Kontroverse

„Öffentliche und infame Ausgrezung"?

Norbert Küpper, Köln: „Seit geraumer Zeit macht sich in Wittlich, der Stadt in bis 2010 das Georg-Meistermann-Museum stand, Unmut über die Stadtverwaltung breit. Zwei ehemalige Kulturreferenten und Bürger der Stadt äußerten sich unabhängig von einander in der Tageszeitung Trierischer Volksfreund mittels Leserbriefen zu den Entscheidungen der Verwaltung, des Stadtrates und dem Führungsstil des Bürgermeisters Joachim Rodenkirch. Wie im Trierischen Volksfreund nicht unüblich, gab es eine Erwiderung mittels eines anderen Leserbriefes, den das Stadtratsmitglied Klaus Petry verfasste. Dieser grenzte die beiden Leserbriefschreiber in beleidigender Form aus und lobte das „quirlige kulturelle Leben" der Stadt, das sich in einem neuen Wir-Gefühl entfalte. Diese öffentliche und infame Ausgrenzung der zwei Personen im Widerspruch zu dem vermeintlichen „Wir" und die unprofessionelle Kulturpolitik veranlassten mich auch einen Leserbrief an den Trierischen Volksfreund zu senden. Dieser wurde am 4. September 2012 veröffentlicht.
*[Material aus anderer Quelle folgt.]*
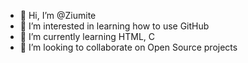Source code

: - 👋 Hi, I’m @Ziumite
- 👀 I’m interested in learning how to use GitHub
- 🌱 I’m currently learning HTML, C
- 💞️ I’m looking to collaborate on Open Source projects

<!---
Ziumite/Ziumite is a ✨ special ✨ repository because its `README.md` (this file) appears on your GitHub profile.
You can click the Preview link to take a look at your changes.
--->
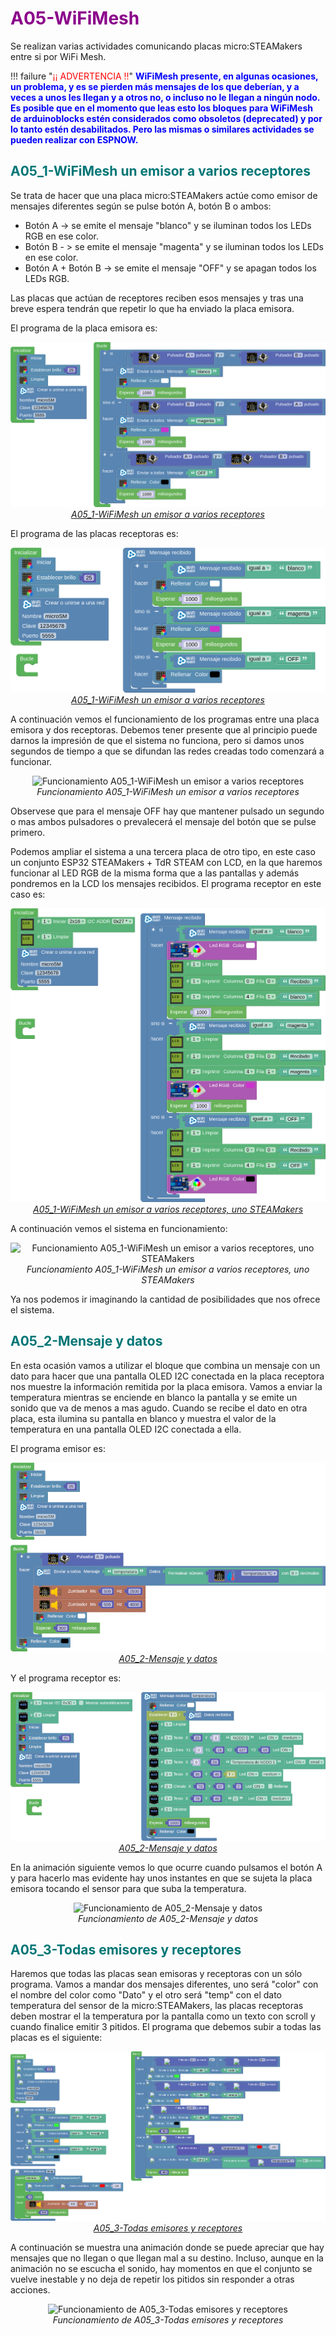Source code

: # <FONT COLOR=#8B008B>A05-WiFiMesh</font>
Se realizan varias actividades comunicando placas micro:STEAMakers entre si por WiFi Mesh.

!!! failure "<FONT COLOR=#FF0000>¡¡ ADVERTENCIA !!</font>"
	<FONT COLOR=#0000FF><b>WiFiMesh presente, en algunas ocasiones, un problema, y es se pierden más mensajes de los que deberían, y a veces a unos les llegan y a otros no, o incluso no le llegan a ningún nodo.  
    Es posible que en el momento que leas esto los bloques para WiFiMesh de arduinoblocks estén considerados como obsoletos (deprecated) y por lo tanto estén desabilitados. Pero las mismas o similares actividades se pueden realizar con ESPNOW.</b></font>

## <FONT COLOR=#007575>**A05_1-WiFiMesh un emisor a varios receptores**</font>
Se trata de hacer que una placa micro:STEAMakers actúe como emisor de mensajes diferentes según se pulse botón A, botón B o ambos:

* Botón A -> se emite el mensaje "blanco" y se iluminan todos los LEDs RGB en ese color.
* Botón B - > se emite el mensaje "magenta" y se iluminan todos los LEDs en ese color.
* Botón A + Botón B -> se emite el mensaje "OFF" y se apagan todos los LEDs RGB.

Las placas que actúan de receptores reciben esos mensajes y tras una breve espera tendrán que repetir lo que ha enviado la placa emisora.

El programa de la placa emisora es:

<center>

![A05_1-WiFiMesh un emisor a varios receptores](../img/actividadesMOD/A05_1_MOD_emi.png)  
*[A05_1-WiFiMesh un emisor a varios receptores](../program/actividadesAB/MOD/A05_1_MOD_emisor-WiFiMesh.abp)*

</center>

El programa de las placas receptoras es:

<center>

![A05_1-WiFiMesh un emisor a varios receptores](../img/actividadesMOD/A05_1_MOD_rec.png)  
*[A05_1-WiFiMesh un emisor a varios receptores](../program/actividadesAB/MOD/A05_1_MOD_receptor-WiFiMesh.abp)*

</center>

A continuación vemos el funcionamiento de los programas entre una placa emisora y dos receptoras. Debemos tener presente que al principio puede darnos la impresión de que el sistema no funciona, pero si damos unos segundos de tiempo a que se difundan las redes creadas todo comenzará a funcionar. 

<center>

![Funcionamiento A05_1-WiFiMesh un emisor a varios receptores](../img/actividadesMOD/A05_1_MOD.gif)  
*Funcionamiento A05_1-WiFiMesh un emisor a varios receptores*

</center>

Observese que para el mensaje OFF hay que mantener pulsado un segundo o mas ambos pulsadores o prevalecerá el mensaje del botón que se pulse primero.

Podemos ampliar el sistema a una tercera placa de otro tipo, en este caso un conjunto ESP32 STEAMakers + TdR STEAM con LCD, en la que haremos funcionar al LED RGB de la misma forma que a las pantallas y además pondremos en la LCD los mensajes recibidos. El programa receptor en este caso es:

<center>

![A05_1-WiFiMesh un emisor a varios receptores, uno STEAMakers](../img/actividadesMOD/A05_1_MOD_rec_SM.png)  
*[A05_1-WiFiMesh un emisor a varios receptores, uno STEAMakers](../program/actividadesAB/MOD/A05_1_MOD_receptor-WiFiMesh-STEAMakers.abp)*

</center>

A continuación vemos el sistema en funcionamiento:

<center>

![Funcionamiento A05_1-WiFiMesh un emisor a varios receptores, uno STEAMakers](../img/actividadesMOD/A05_1_MOD_SM.gif)  
*Funcionamiento A05_1-WiFiMesh un emisor a varios receptores, uno STEAMakers*

</center>

Ya nos podemos ir imaginando la cantidad de posibilidades que nos ofrece el sistema.

## <FONT COLOR=#007575>**A05_2-Mensaje y datos**</font>
En esta ocasión vamos a utilizar el bloque que combina un mensaje con un dato para hacer que una pantalla OLED I2C conectada en la placa receptora nos muestre la información remitida por la placa emisora. Vamos a enviar la temperatura mientras se enciende en blanco la pantalla y se emite un sonido que va de menos a mas agudo. Cuando se recibe el dato en otra placa, esta ilumina su pantalla en blanco y muestra el valor de la temperatura en una pantalla OLED I2C conectada a ella.

El programa emisor es:

<center>

![A05_2-Mensaje y datos](../img/actividadesMOD/A05_2_MOD_emisor.png)  
*[A05_2-Mensaje y datos](../program/actividadesAB/MOD/A05_2_MOD_emisor-WiFiMesh.abp)*

</center>

Y el programa receptor es:

<center>

![A05_2-Mensaje y datos](../img/actividadesMOD/A05_2_MOD_receptor.png)  
*[A05_2-Mensaje y datos](../program/actividadesAB/MOD/A05_2_MOD_receptor-WiFiMesh.abp)*

</center>

En la animación siguiente vemos lo que ocurre cuando pulsamos el botón A y para hacerlo mas evidente hay unos instantes en que se sujeta la placa emisora tocando el sensor para que suba la temperatura.

<center>

![Funcionamiento de A05_2-Mensaje y datos](../img/actividadesMOD/A05_2_MOD.gif)  
*Funcionamiento de A05_2-Mensaje y datos*

</center>

## <FONT COLOR=#007575>**A05_3-Todas emisores y receptores**</font>
Haremos que todas las placas sean emisoras y receptoras con un sólo programa. Vamos a mandar dos mensajes diferentes, uno será "color" con el nombre del color como "Dato" y el otro será "temp" con el dato temperatura del sensor de la micro:STEAMakers, las placas receptoras deben mostrar el la temperatura por la pantalla como un texto con scroll y cuando finalice emitir 3 pitidos. El programa que debemos subir a todas las placas es el siguiente:

<center>

![A05_3-Todas emisores y receptores](../img/actividadesMOD/A05_3_MOD_Emisor_Receptor.png)  
*[A05_3-Todas emisores y receptores](../program/actividadesAB/MOD/A05_3_MOD_Emisor_Receptor.abp)*

</center>

A continuación se muestra una animación donde se puede apreciar que hay mensajes que no llegan o que llegan mal a su destino. Incluso, aunque en la animación no se escucha el sonido, hay momentos en que el conjunto se vuelve inestable y no deja de repetir los pitidos sin responder a otras acciones.

<center>

![Funcionamiento de A05_3-Todas emisores y receptores](../img/actividadesMOD/A05_3_MOD_Emisor_Receptor.gif)  
*Funcionamiento de A05_3-Todas emisores y receptores*

</center>
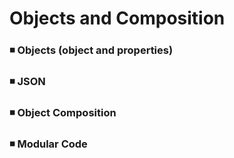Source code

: # Objects and Composition

### :black_medium_small_square: Objects (object and properties)
### :black_medium_small_square: JSON
### :black_medium_small_square: Object Composition
### :black_medium_small_square: Modular Code
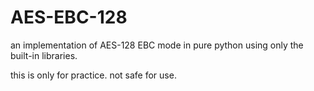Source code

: # AES-EBC-128
an implementation of AES-128 EBC mode in pure python using only the built-in libraries. 

this is only for practice. not safe for use.
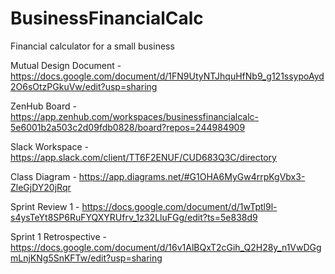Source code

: # BusinessFinancialCalc
Financial calculator for a small business 

Mutual Design Document - https://docs.google.com/document/d/1FN9UtyNTJhquHfNb9_g121ssypoAyd2O6sOtzPGkuVw/edit?usp=sharing

ZenHub Board - https://app.zenhub.com/workspaces/businessfinancialcalc-5e6001b2a503c2d09fdb0828/board?repos=244984909

Slack Workspace - https://app.slack.com/client/TT6F2ENUF/CUD683Q3C/directory

Class Diagram - https://app.diagrams.net/#G1OHA6MyGw4rrpKgVbx3-ZleGjDY20jRqr

Sprint Review 1 - https://docs.google.com/document/d/1wTptl9l-s4ysTeYt8SP6RuFYQXYRUfrv_1z32LluFGg/edit?ts=5e838d9

Sprint 1 Retrospective - https://docs.google.com/document/d/16v1AlBQxT2cGih_Q2H28y_n1VwDGgmLnjKNg5SnKFTw/edit?usp=sharing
Allerdings nahm die Redaktion drei nicht unerhebliche Kürzungen vor. Hier nun der vollständige Wortlaut zur Diskussion gestellt":

Das teure Wir einer desaströsen Kulturarbeit

Ulrike Möhn enttarnt Klaus Petry als Kulturabstinenzler, der über das Wirgefühl der angeblich quirligen, neuen Wittlicher Kultur schwärmt. Nach außen dringen nur die Ausstellungen eines „traditionsbehafteten" Oberscharführer der Hitlerjugend, „modern" vorgegaukelte, über 500 Jahre alte Kunstschätze aus Südamerika und das zerstörende Zerschnibbeln von Georg-Meistermann-Kartons. Die dazu verwendete Schere reichte man dann einem Pianisten, der mit „an"biedermeiernden Scherenschnitten Gedenkarbeit (?!) in der Alten Synagoge leistete. Dies ist doch allenfalls gequirlte städtische Ausstellungsarbeit, für die man im Vergleich zu früher heute fast das Achtfache an Gelder verpulvert. Den Erfolg macht Petry in dem von Bürgermeister Rodenkirch propagierten „Wirgefühl" fest. Zu diesem „Wir" gehört auf keinen Fall die US-Restaurant-Chefin H. Murray mit neuen Geschäftsideen, die „unsrer Sache"(ital. „cosa nostra") entgegensteht bzw. „uns" als altbacken entblößt. Der Anlass von Petrys Leserbrief war die Kritik der ehemaligen Kulturamtsleiter Hansen und Dr. Calleen an der heftig dahinsiechenden Stadt. Auch diese beiden Wittlicher Bürger schließt Petry explizit aus dem „Wir" aus, weil sie zum einen erfolgreiche Kulturarbeit geleistet haben und zu anderen die Schwachstellen im heutigen Wittlicher Kulturleben aufdecken. Das wahre „Wirgefühl" haben heute nur noch die absoluten Jasager in Verwaltung und Rat. Und die „ehrenwerten" Elite möchte alle anderen gleichschalten. Diese Form von Wir(r)gefühl findet sich bundesweit immer wieder bei Liebhabern von NS-Kunst, wie die Hanns-Scherl-Werke zeigen. Ulrike Möhn und der Rechnungshof von Rheinland-Pfalz dürfen sich nicht mehr zu diesem Wirgefühl zählen. Und so werden es immer weniger! Hoffentlich bildet sich in Wittlich neben dem offiziellen „Wir" eine Gruppe der ausgeschlossenen „Ihr", die ihren Unmut deutlicher kundtut. Zu wünschen wäre es.

Norbert Küpper M.A., Maler und Kunsthistoriker, Köln

Leserbriefe stellen die persönliche Meinung des Verfassers dar. Die Else Lasker-Schüler-Gesellschaft stellt diesen Raum für kontroverse Themen und Auseinandersetzung im Rahmen ihrer Möglichkeiten zur Verfügung, um eine Diskussion zu ermöglichen.